The question of competence is a delicate one. Callenbach and Phillips solicited comments on their proposal and have appended several to the book. One of the respondents quotes Shaw “If you ask me, ‘Why should the people not make their own laws?’ I need only ask you, ‘Why should the people not write their own plays?’ They cannot. It is much easier to write a good play than to make good law. And there are not a hundred men in the world who can write a play good enough to stand the daily wear and tear as long as a law must.” Shaw knew an awful lot about both law-making and play- making and was, after all, a socialist. Might there be such a thing as legislative skill, and might it have some relation to legislative experience or to the study of law and public policy? Then again, the respondent who quotes Shaw is, perhaps significantly, a state legislator.

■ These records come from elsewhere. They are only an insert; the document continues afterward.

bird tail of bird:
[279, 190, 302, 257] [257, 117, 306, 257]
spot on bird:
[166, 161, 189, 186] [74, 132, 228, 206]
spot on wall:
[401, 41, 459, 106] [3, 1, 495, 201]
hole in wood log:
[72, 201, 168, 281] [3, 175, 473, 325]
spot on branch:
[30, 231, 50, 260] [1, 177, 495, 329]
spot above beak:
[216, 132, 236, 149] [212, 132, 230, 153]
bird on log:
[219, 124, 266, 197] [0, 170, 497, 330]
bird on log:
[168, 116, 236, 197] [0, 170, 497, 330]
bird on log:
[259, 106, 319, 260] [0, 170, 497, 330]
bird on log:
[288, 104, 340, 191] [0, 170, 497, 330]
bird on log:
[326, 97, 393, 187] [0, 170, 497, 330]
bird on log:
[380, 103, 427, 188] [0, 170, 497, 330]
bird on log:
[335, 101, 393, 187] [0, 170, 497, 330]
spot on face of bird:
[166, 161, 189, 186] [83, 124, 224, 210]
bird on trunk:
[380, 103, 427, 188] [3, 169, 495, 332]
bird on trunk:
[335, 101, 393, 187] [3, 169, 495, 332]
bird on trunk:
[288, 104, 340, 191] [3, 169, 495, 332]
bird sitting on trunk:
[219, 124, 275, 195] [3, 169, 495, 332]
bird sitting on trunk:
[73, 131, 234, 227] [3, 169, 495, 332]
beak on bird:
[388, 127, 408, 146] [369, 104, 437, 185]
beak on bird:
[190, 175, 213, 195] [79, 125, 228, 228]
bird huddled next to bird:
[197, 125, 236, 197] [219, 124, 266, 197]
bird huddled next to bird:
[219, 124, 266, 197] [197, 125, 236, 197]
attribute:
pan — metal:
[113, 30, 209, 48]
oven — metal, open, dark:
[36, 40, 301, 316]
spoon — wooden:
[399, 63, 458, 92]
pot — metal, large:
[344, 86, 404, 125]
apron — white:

Clearly the risks and difficulties of a sortition system would be considerable. Would they outweigh the vast incompetence, corruption, apathy, arid cynicism generated by the electoral system? Callenbach and Phillips argue persuasively that the shortcomings of our present arrangement, which is based on the supremacy of money, are not reformable. And they argue plausibly that their alternative scheme would provide many incentives to efficiency, integrity, and public-spiritedness among legislators. They then conclude: “Resistance to the sortition idea comes generally, in the last analysis, from an attachment to hierarchy and a lack of trust in the people themselves.”
Well, perhaps. But what if “the people themselves” share that distrust and that attachment? This is the deepest of democratic dilemmas: all things are possible if the people trust themselves; nothing much is possible if they don’t. But like freedom, self-confidence cannot be conferred.
It may be that the chief value of “A Citizen Legislature” will prove to be heuristic. No reader of this intelligent, offbeat book will ever again take the rightness of electoral democracy for granted. And any democrat who balks at the authors’ rigorous interpretation of that noble commonplace, “government by the people,” will find herself obliged, perhaps for the first time, to formulate an equally plausible one.